February 25, 2015 § Leave a comment
Nathan and Kathryn Robinson were married in January, 2004. At the time of the marriage, Kathryn was pregnant with the parties’ daughter, Bailey, who was born in July, 2004. During the pregnancy, Kathryn was diagnosed with Hodgkin’s lymphoma. Shortly thereafter, Nathan and Kathryn separated, and Kathryn moved in with her parents.
The couple were granted an irreconcilable differences divorce on May 3, 2005, and they agreed that Kathryn would have custody of Bailey.
Kathryn moved to her own place after the divorce. Over time, she developed neuropathy in her hands as a result of the chemotherapy she underwent for her lymphoma, which made it impossible for her to drive. She had to rely on her parents to help transport Bailey to and from school, which meant that the child often stayed overnight with her grandparents on school nights. She slept at Kathryn’s on weekends and during vacations.
In 2009, Nathan filed a modification action seeking custody of Bailey.
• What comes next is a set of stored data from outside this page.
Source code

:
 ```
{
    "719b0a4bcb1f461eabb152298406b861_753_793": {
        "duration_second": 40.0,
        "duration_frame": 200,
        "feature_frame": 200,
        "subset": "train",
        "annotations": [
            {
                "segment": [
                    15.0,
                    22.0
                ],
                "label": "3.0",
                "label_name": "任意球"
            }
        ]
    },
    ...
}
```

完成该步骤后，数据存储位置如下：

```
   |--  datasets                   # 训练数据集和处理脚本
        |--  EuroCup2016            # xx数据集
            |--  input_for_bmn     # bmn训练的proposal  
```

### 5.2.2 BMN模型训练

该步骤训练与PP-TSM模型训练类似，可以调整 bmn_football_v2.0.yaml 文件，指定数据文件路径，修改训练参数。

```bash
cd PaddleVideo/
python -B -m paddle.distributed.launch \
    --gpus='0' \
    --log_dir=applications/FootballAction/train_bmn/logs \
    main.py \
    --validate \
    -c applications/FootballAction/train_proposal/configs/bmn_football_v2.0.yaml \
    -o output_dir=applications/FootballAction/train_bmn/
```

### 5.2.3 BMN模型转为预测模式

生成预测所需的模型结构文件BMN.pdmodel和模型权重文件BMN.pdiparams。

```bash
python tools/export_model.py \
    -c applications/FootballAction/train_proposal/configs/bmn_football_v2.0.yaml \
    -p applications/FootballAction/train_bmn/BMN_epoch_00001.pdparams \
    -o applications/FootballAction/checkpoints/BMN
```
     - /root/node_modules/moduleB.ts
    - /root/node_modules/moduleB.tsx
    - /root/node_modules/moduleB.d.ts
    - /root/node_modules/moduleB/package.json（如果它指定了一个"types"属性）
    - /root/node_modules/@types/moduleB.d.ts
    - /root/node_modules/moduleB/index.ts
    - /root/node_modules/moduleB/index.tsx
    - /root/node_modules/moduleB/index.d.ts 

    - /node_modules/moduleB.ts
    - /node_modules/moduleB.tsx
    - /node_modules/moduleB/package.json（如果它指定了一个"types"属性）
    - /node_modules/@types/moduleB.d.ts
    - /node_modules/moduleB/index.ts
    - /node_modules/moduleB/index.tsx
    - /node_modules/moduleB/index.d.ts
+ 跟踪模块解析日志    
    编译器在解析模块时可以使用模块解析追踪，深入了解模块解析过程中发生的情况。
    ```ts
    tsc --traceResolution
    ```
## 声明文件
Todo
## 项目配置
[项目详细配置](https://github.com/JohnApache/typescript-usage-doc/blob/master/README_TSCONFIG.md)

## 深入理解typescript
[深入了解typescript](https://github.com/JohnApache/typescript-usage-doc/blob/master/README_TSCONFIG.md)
He alleged that Kathryn’s health condition impaired her ability to care for Bailey, and that Kathryn had ceded her parental responsibility to her parents. Following a trial, the chancellor found that there had been no change in circumstances because Kathryn’s health condition existed at the time of the divorce, and that Kathryn had not abdicated her parental duties in favor of her parents. Nathan appealed.
In the case of Robinson v. Robinson, handed down February 10, 2015, the COA affirmed. The opinion by Judge Griffis agrees with the chancellor’s conclusion about the pre-existing condition, and recites the familiar rule that where the parties are aware of the condition at the time of the divorce, neither may try to use it later as a basis to modify. The court relied on the same principle to affirm the finding that Kathryn had not abandoned her role as a parent since both parties knew at the time of the divorce that she would have to have help from her parents with Bailey. The opinion distinguishes the case of McBride v. Cook, 858 So.2d 160 (Miss. App. 2003), in which the mother totally abdicated her parental role, which was unforeseen at the time of the original custody judgment.
As an attorney, you do not always know what all of the circumstances are that might affect a later proceeding. We don’t know from the COA case what the exact language was that effected the custody agreement in the divorce action. If you were Kathryn’s attorney at the time, wouldn’t it have made you look like a genius if you had spelled out specifically in the PSA what her health condition was at the time, and that she was going to have to rely on help from her parents, but that Nathan nonetheless agreed for her to have custody? What an airtight package that could have been.
I also wonder whether more emphasis on the neuropathy and its impact on continued custody, perhaps bolstered with some expert opinion testimony, might have tilted the result in Nathan’s direction. A good argument could be made that, although the Hodgkin’s was known at the time of the divorce, the complication of neuropathy was not, and it arguably has a direct detrimental effect on custody.
As the COA opinion pointed out, though, the record was clear that Kathryn had a pretty good track record of taking care of Bailey, even with her physical impairments, so the modification case was an uphill climb.
September 10, 2014 § 6 Comments
Lawyers frequently try to add language to PSA’s and agreed judgments to the effect that some event shall constitute a material change in circumstances warranting modification. In essence, it is an attempt to take that issue away from the judge — to tie her hands.
In the case of Frazier v. Frazier, 136 So.3d 1068 (Miss. App. 2013), the parties had agreed to language in a PSA that, if Paul Frazier lost his job, that would constitute a material change in circumstances justifying modification of his obligation. Judge Fair addressed the issue for the court:
¶ 14. The parties did concur in their pleadings and in the transcripts of hearings, which were made part of the record, that the property settlement provided that Paul’s loss of his job would be a “material change in circumstances” justifying, apparently in their minds, a possible modification in his contempt-enforceable obligations for monthly child support. Generally, for a modification of either ordered or contractual child support to be appropriate, there must have been an “unanticipated” change in circumstances of the paying parent that results in inability to honor his obligations toward his children, particularly those obligations he has voluntarily contracted to pay. See Evans v. Evans, 994 So.2d 765, 770 (¶¶ 16–17) (Miss.2008). However, contracts that anticipatorily mandate the effect of material changes in circumstances have been held unconscionable and void by the courts. See Houck v. Ousterhout, 861 So.2d 1000, 1001–02 (¶ 8) (Miss.2003).
In Frazier, the chancellor did not rely on the agreement, but rather made his own independent finding that Paul’s unemployment was a material change in circumstances. That saved the trial court’s ruling from reversal.
You can include language such as that in Frazier in your agreements if you like, but you have to understand, and should so advise your client, that the language is void; not voidable, but void. meaning that it is unenforceable. The proscription has been held to apply not only to child support, but also to alimony and child custody. You simply can’t pre-decide those issue — it’s for the judge to decide.